READING PASSAGE:
┌──

PJ: Listen, nobody’s going to fuck with Roger Clemens if he’s winning 300 games. But where is Weaver going? He’s with the best club in baseball. I mean, every game he pitches, five innings, five runs, eight hits. If he doesn’t lose the game, he gets taken out and gets no decision. He’s got much better stuff than that.
BB: He looks difficult to talk with. Is it that he just doesn’t want to listen to what Stottlemyre has to tell him?
PJ: I think he’s scared. I don’t think he’s got a lot of balls. He looks scared. He doesn’t look like a guy who has got confidence. Like…I’m not a great Clemens fan, I don’t think Clemens is a gamer. I think Wells is. I like Wells a lot.
BB: What about Mussina?
PJ: I’m not crazy about him either. I’m not crazy about the Yankees starting staff. I’m not crazy about Pettitte, I’m not crazy about Mussina, I’m not crazy about Clemens. I wouldn’t put my money on any of them. I wouldn’t put my money on them like I’d put my money on Pedro Martinez or Randy Johnson or Curt Schilling.
BB: What about Tim Hudson?
PJ: I haven’t seen him enough.
BB: You like Schilling?
PJ: I don’t like him personally, I think he’s an asshole, but I think he’s a strong pitcher. Oh, he’s an ego [driven] media hound, and bullshit artist. But Randy Johnson, I like as a person and he’s a great pitcher.
BB: What don’t you like about Mussina? Is it that he’s too smart for his own good, too cerebral?
PJ: His fastball is straight as a string. I’ve never seen such a straight fastball. He’s got good stuff, but I don’t know. I don’t know what it is. Same thing with Pettitte. He’ll have streaks where he’s unhittable and then he’ll have streaks where he can’t get anybody out. To tell you the truth, if I had to rely on anybody, I’d say that Wells is the best pitcher the Yankees got.
BB: What about Mo Rivera?
PJ: I like him. The guy throws, what is basically a 94 mph slider. His cutter. It’s not a breaking ball in the strike sense of the word; he doesn’t turn his wrist over and all that. But he throws a 94 mph breaking ball. And he’s got great control.
BB: And he’s not like Smoltz, who has three, four, or five different pitches.
PJ: I thought John Smoltz had the best stuff probably in the history of baseball. He’s got a 96-98 mph fastball; he’s got the slider that’s 92. Got a curveball that’s 88. He’s got great control. Some of the best stuff I’ve ever seen. I saw him, first week of spring training, in Palm Springs when the Braves were here, and he was warming up in the bullpen. And the guy was unbelievable. I mean the ball was exploding after one week. And Chipper Jones walks by and makes some comment like, “Still working on your stuff, huh?” But he’s also an awfully weak guy.
PJ: He’s not a strong guy.
BB: Maddux too?

└──

SUPPLIED ENTRIES:
┌──

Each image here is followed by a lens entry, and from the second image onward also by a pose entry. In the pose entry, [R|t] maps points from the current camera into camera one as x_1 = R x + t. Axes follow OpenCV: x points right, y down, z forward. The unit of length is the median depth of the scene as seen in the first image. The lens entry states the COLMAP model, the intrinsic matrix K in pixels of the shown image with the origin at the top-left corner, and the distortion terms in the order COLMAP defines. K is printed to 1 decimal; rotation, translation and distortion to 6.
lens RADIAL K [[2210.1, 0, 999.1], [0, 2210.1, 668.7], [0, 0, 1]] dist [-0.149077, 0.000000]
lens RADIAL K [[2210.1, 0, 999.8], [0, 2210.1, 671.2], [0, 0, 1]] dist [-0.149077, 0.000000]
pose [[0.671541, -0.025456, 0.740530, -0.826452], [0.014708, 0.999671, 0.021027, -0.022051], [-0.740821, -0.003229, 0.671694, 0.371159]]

└──
┌──

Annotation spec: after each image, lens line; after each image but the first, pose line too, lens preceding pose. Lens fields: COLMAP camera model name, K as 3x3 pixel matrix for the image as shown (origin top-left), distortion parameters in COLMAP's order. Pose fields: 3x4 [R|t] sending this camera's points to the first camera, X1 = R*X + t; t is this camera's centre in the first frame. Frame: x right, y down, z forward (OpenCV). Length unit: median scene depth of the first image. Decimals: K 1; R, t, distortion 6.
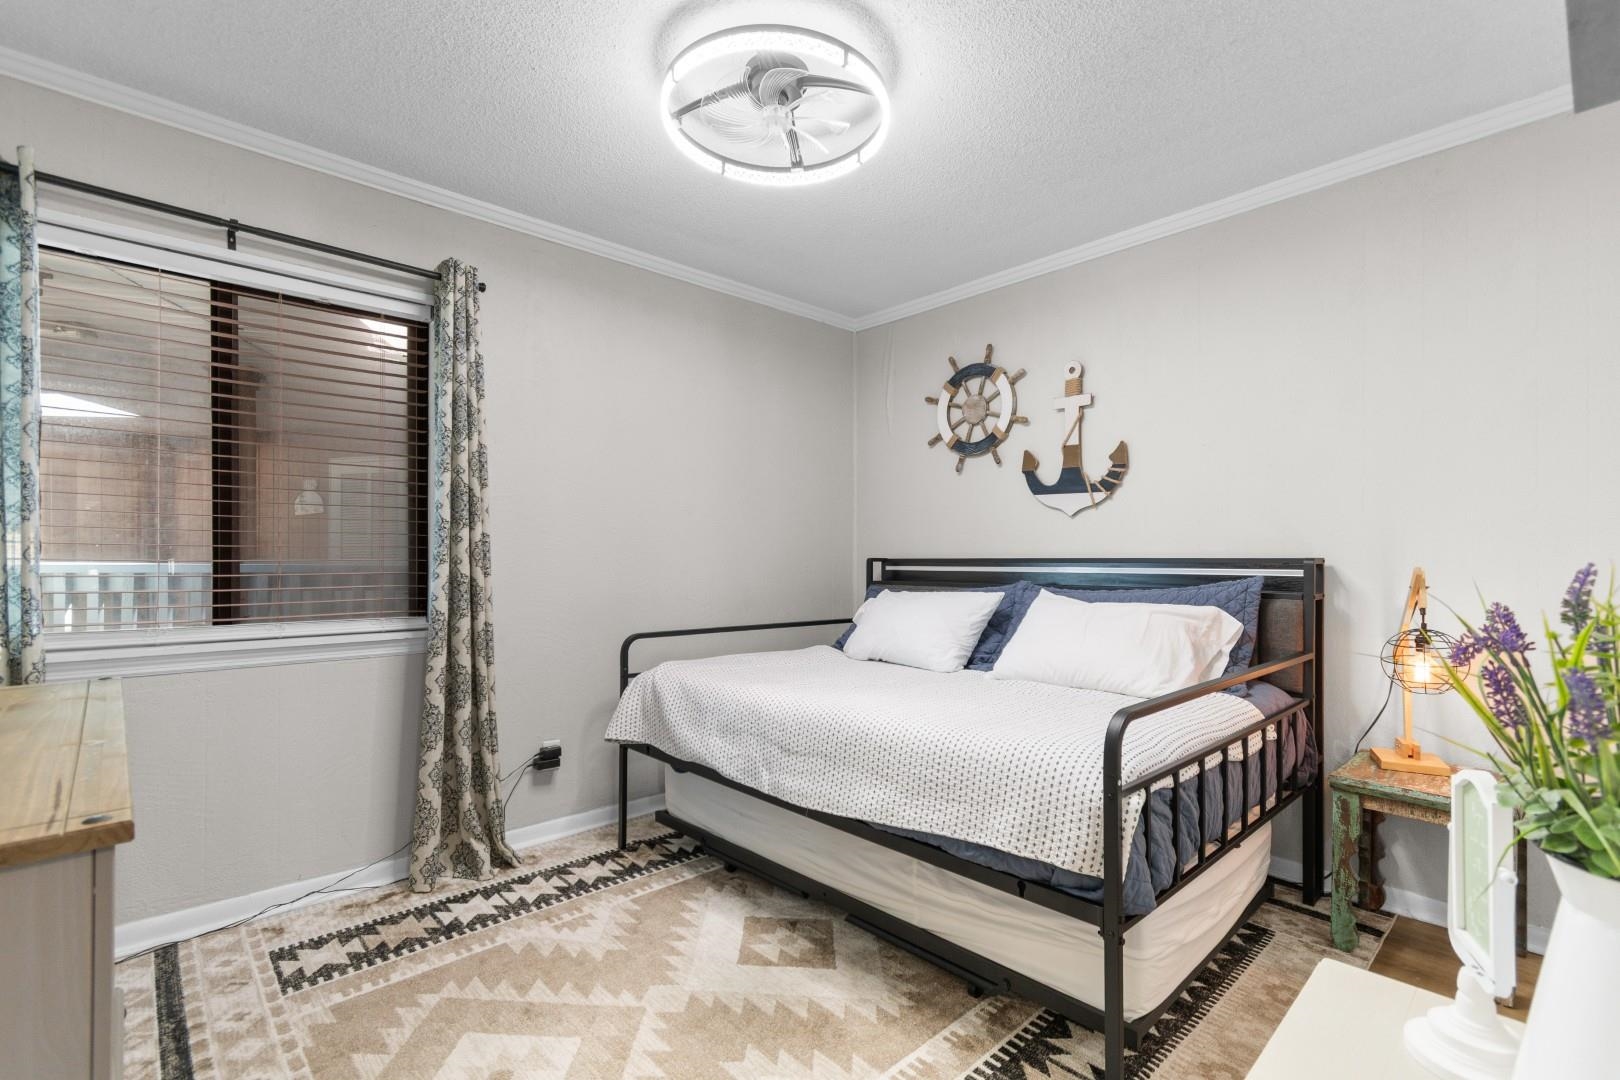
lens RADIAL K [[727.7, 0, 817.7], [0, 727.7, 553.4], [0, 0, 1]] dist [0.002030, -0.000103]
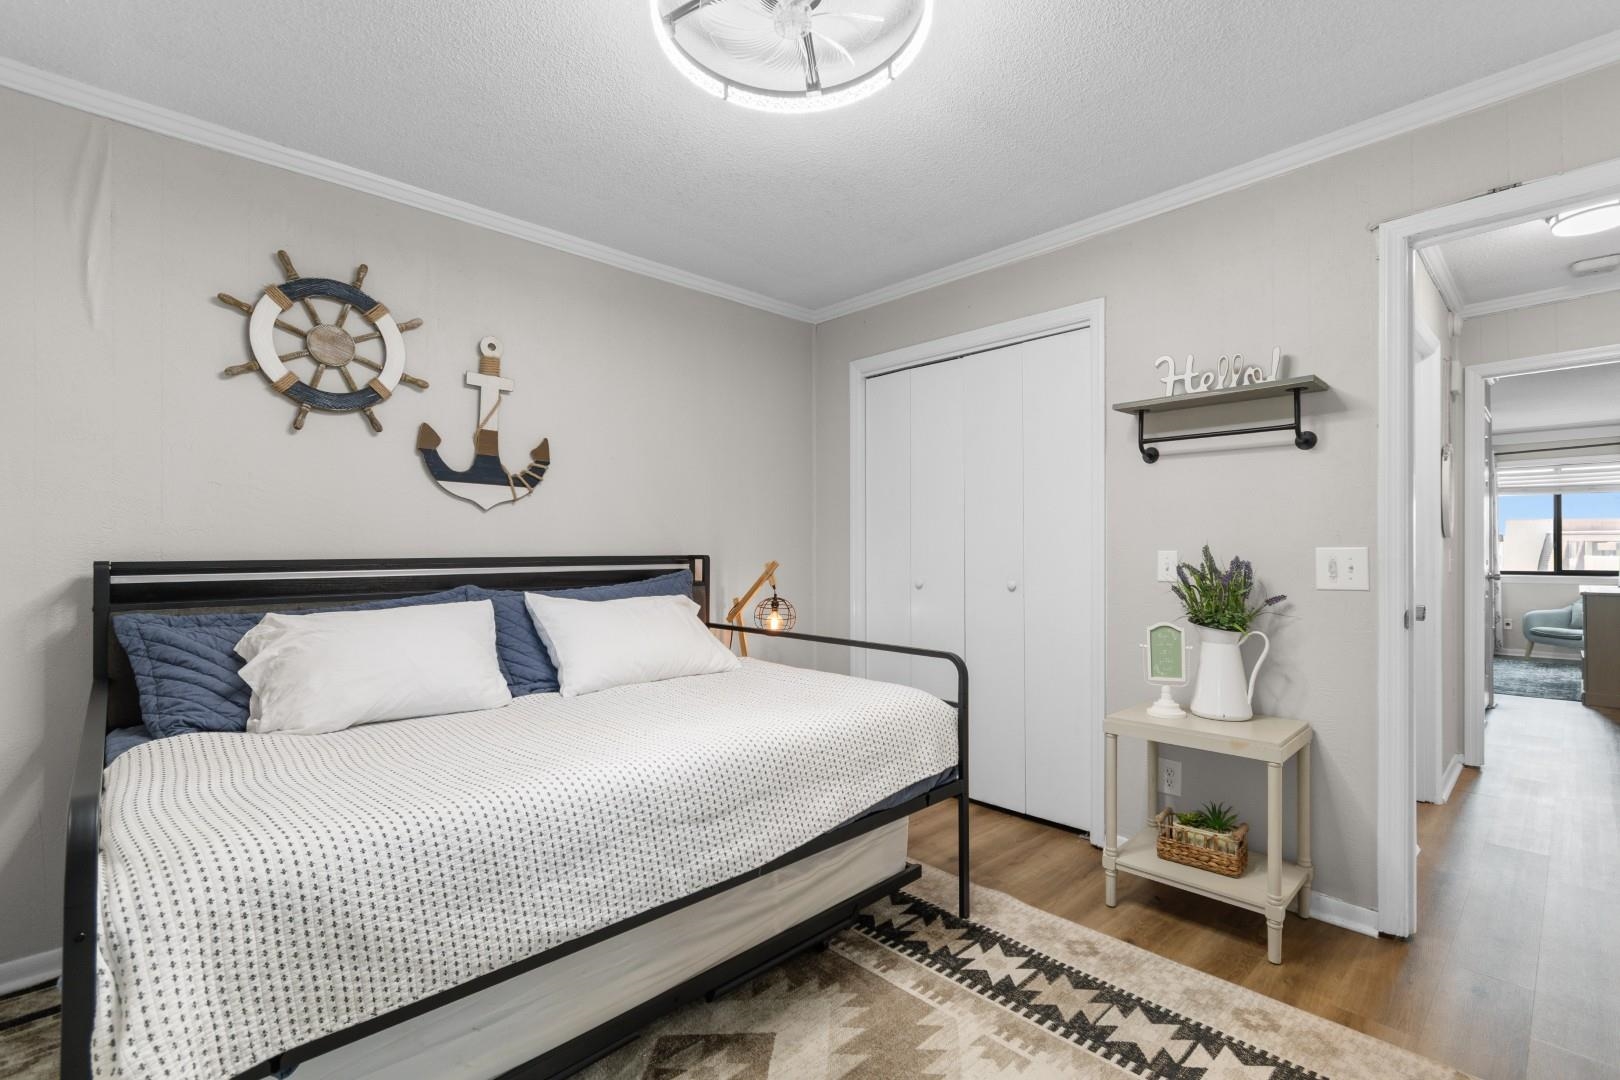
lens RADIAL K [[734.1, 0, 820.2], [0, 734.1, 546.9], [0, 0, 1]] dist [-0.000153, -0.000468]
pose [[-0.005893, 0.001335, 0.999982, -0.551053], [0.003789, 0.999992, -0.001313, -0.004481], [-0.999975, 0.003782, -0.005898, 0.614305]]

└──

WHAT TO DO: Please repeat word for word the part of the pitching interview that begins at the words "BB: What about Mussina?" and stops after "or Curt Schilling.". The data above comes from a separate source.

EXERCISE OUTPUT:
BB: What about Mussina?
PJ: I’m not crazy about him either. I’m not crazy about the Yankees starting staff. I’m not crazy about Pettitte, I’m not crazy about Mussina, I’m not crazy about Clemens. I wouldn’t put my money on any of them. I wouldn’t put my money on them like I’d put my money on Pedro Martinez or Randy Johnson or Curt Schilling.